I'm an escapist. Escapism is the primary motivation of everything I do, as far as I can think. I don't think I'm the only one though, far from it. If you're trying to, at least, most people's activities could be said to be escapist in one way or another. Not above all other motivations, but certainly ever-present.
What I think most people don't do though, is realise this. In the summer, for a few weeks, I was doing a job I didn't enjoy, which involved, primarily, putting napkins and placemats into their packaging to be sold in garden centres and department stores. I suppose it was made worse with my frustration at the people I imagined would be buying the things I was packing. And so I suppose that what I was intending to do here, was shake things up for them a little bit, to intrude a little on what I wearily imagined to be their very narrow world views. (So perhaps demonstrative of how my own views narrow when I start to get fed up.)
The way I went about doing this began in a way that fitted very closely into my days at work; I wrote down quotes from the books I was reading during breaks, things I read on the internet, chosen for their challenging of the mundane, mostly, on pages torn out of the middle of the notebook I had in my bag. I tore each sentence off in a strip, then tucked them into the packets in between the cardboard and the cloth, quite enjoying how often no-one was looking at me or seeing what I did. It wasn't a work of art, it was just a small activity that made the day pass with a little more excitement. After a while, I began to get just as frustrated with myself - I felt that the literary quoting had too much of a sort of naieve high-mindedness and over-righteousness.
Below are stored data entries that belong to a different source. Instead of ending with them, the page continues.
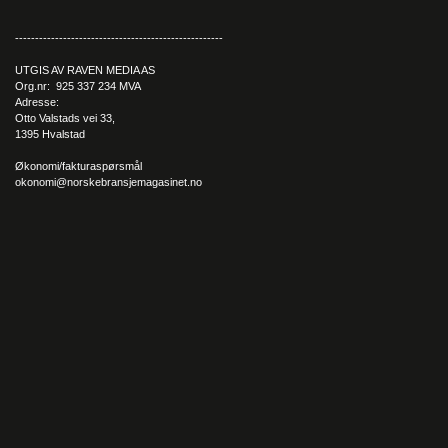
----------------------------------------------------
UTGIS AV RAVEN MEDIA AS
Org.nr: 925 337 234 MVA
Adresse:
Otto Valstads vei 33,
1395 Hvalstad
Økonomi/fakturaspørsmål
okonomi@norskebransjemagasinet.no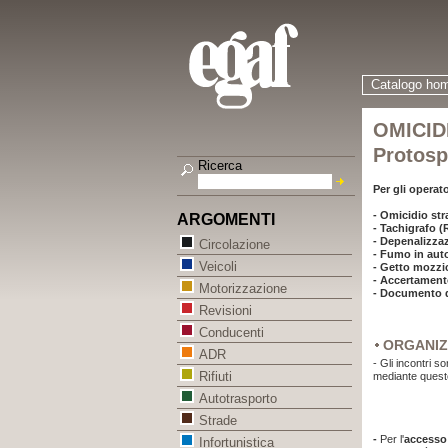
Catalogo ho
OMICIDI
Protosp
Ricerca
Per gli operat
- Omicidio str
ARGOMENTI
- Tachigrafo 
- Depenalizzaz
Circolazione
- Fumo in aut
Veicoli
- Getto mozzico
- Accertamento
Motorizzazione
- Documento di
Revisioni
Conducenti
ORGANIZ
ADR
- Gli incontri s
Rifiuti
mediante quest
Autotrasporto
Strade
-
Per l'
accesso 
Infortunistica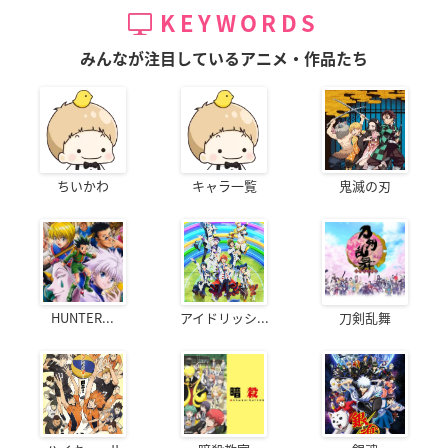
KEYWORDS
みんなが注目しているアニメ・作品たち
ちいかわ
キャラ一覧
鬼滅の刃
HUNTER...
アイドリッシ...
刀剣乱舞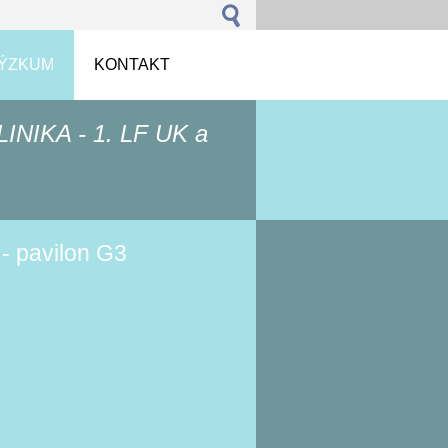
VÝZKUM
KONTAKT
NIKA - 1. LF UK a
 - pavilon G3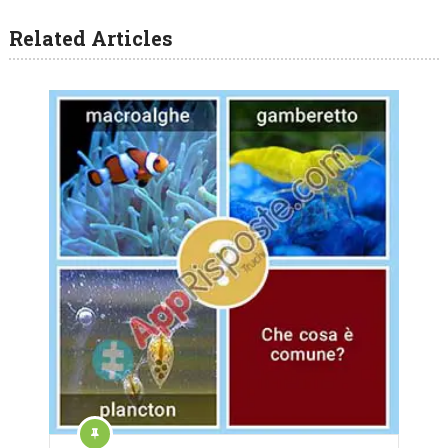
Related Articles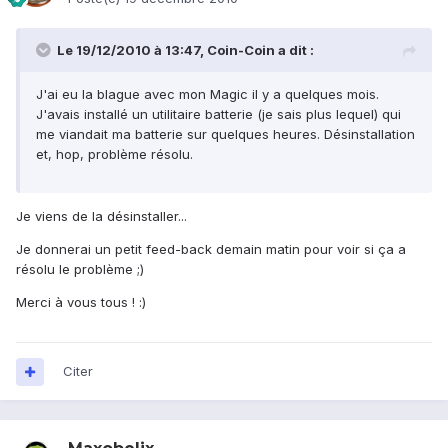
Le 19/12/2010 à 13:47, Coin-Coin a dit :
J'ai eu la blague avec mon Magic il y a quelques mois.
J'avais installé un utilitaire batterie (je sais plus lequel) qui
me viandait ma batterie sur quelques heures. Désinstallation
et, hop, problème résolu.
Je viens de la désinstaller...
Je donnerai un petit feed-back demain matin pour voir si ça a
résolu le problème ;)
Merci à vous tous ! :)
Citer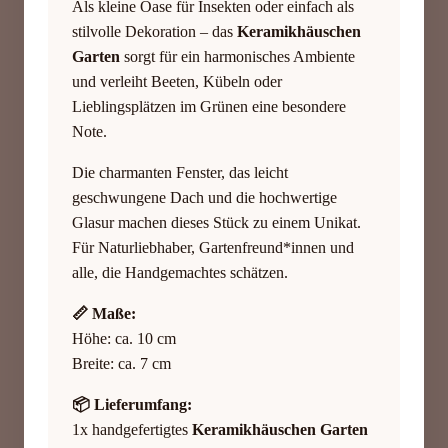
Als kleine Oase für Insekten oder einfach als
stilvolle Dekoration – das
Keramikhäuschen
Garten
sorgt für ein harmonisches Ambiente
und verleiht Beeten, Kübeln oder
Lieblingsplätzen im Grünen eine besondere
Note.
Die charmanten Fenster, das leicht
geschwungene Dach und die hochwertige
Glasur machen dieses Stück zu einem Unikat.
Für Naturliebhaber, Gartenfreund*innen und
alle, die Handgemachtes schätzen.
📏 Maße:
Höhe: ca. 10 cm
Breite: ca. 7 cm
📦 Lieferumfang:
1x handgefertigtes
Keramikhäuschen Garten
On top of that, I couldn't help but want to make use of this unusual medium outside of what I could do in my lunch break... I did a few bits at home, and experimented with some less preachy sentences, tried to think what I really wanted to say as well as what I thought should be said. One of these ended up being a short account of a dream I once had, in which I did indeed watch someone perform taxidermy on a live horse, wondering whether or not they'd realised it was still alive. Though I never really got that far with it all before I left.
Monday, 4 October 2010
"It's a curious idea, isn't it?"
...Thanks for the title go to a lady in the National Museum of Scotland for her observations on the Monymusk reliquary. How is it that the bones of a saint and a lethal weapon, (this pistol, also in the NMS,) have ended up with such similar decoration? So, I suppose what I'm attempting here is something to do with where decoration belongs and what it says about the object it is decorating. Something to do with embellishment and enshrinement and some sort of human narrative. Via a teabag, amongst other things.